當全球政經環境充滿反覆且前景極不明確時,全球治理自然也變得雜亂無章。當前全球的主要治理平台之一是G20組織。該組織剛於上週末在南非約翰內斯堡進行了每年一度的領導人峰會,會議顯示出當前國際形勢的紛亂。在G20峰會之前,《聯合國氣候變化框架公約》締約方也在巴西舉行了兩星期的第30次大會(COP30),其中各國關於分階段停用化石燃料路線圖的討論,最終毫無結果。兩次大型會議的一個共同點,是美國的明顯缺席。

二次大戰後,西方主要國家在聯合國、世界銀行、國際貨幣基金和關稅及貿易總協定等國際組織的框架下,走上經濟復甦之路。但隨著70年代初布列頓森林體系的崩潰和石油危機帶來的經濟困難,美國、英國、法國、西德、意大利和日本六個工業國在1975年開始共同商討全球經濟議題,翌年加拿大加入,組成七大工業國集團(G7),並在隨後30年主導全球經濟。然而,2008年金融海嘯爆發後,G7無力獨自收拾殘局,便由G20後備上陣。G20 始創於上世紀末亞洲金融危機之後,其目標是增強全球金融穩定,成員包括19個國家及歐盟, 與會者主要是各國的財金官員。2008年,G20因其重要責任,升級為領導人級別會議,奠定其全球主要議題論壇的地位,議題范圍涵蓋經濟、金融、貿易、可持續發展、氣候變化等多個領域 。19個成員國輪任主席國,到今年的南非剛好完結了第一個循環,本應成為一個回顧檢討和向前邁進的契機,但是次會議並沒有起到這樣的作用。

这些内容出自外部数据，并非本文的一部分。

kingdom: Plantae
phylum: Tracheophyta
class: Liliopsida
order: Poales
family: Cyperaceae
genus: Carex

不過,十多年來的多次G20會議也有達成一些重要成果。首先是危機處理方面,金融海嘯發生後,在美國華府召開的G20會議成功地對問題根源達成共識,並由多國聯合實施極為寬鬆的財政和貨幣政策、提高銀行的資本充足比率,同時強調通力合作、拒絕貿易保護主義,更成立了名為金融穩定理事會(Financial Stability Board) 的新國際組織,為全球金融穩定提供制度保障。2020年新冠肺炎爆發,G20 迅即在當年3月底開會,統籌應付疫情,對低收入國家給予債務舒緩或暫停償還,協調醫療用品和疫苗的國際分配,維持供應鏈繼續開放等。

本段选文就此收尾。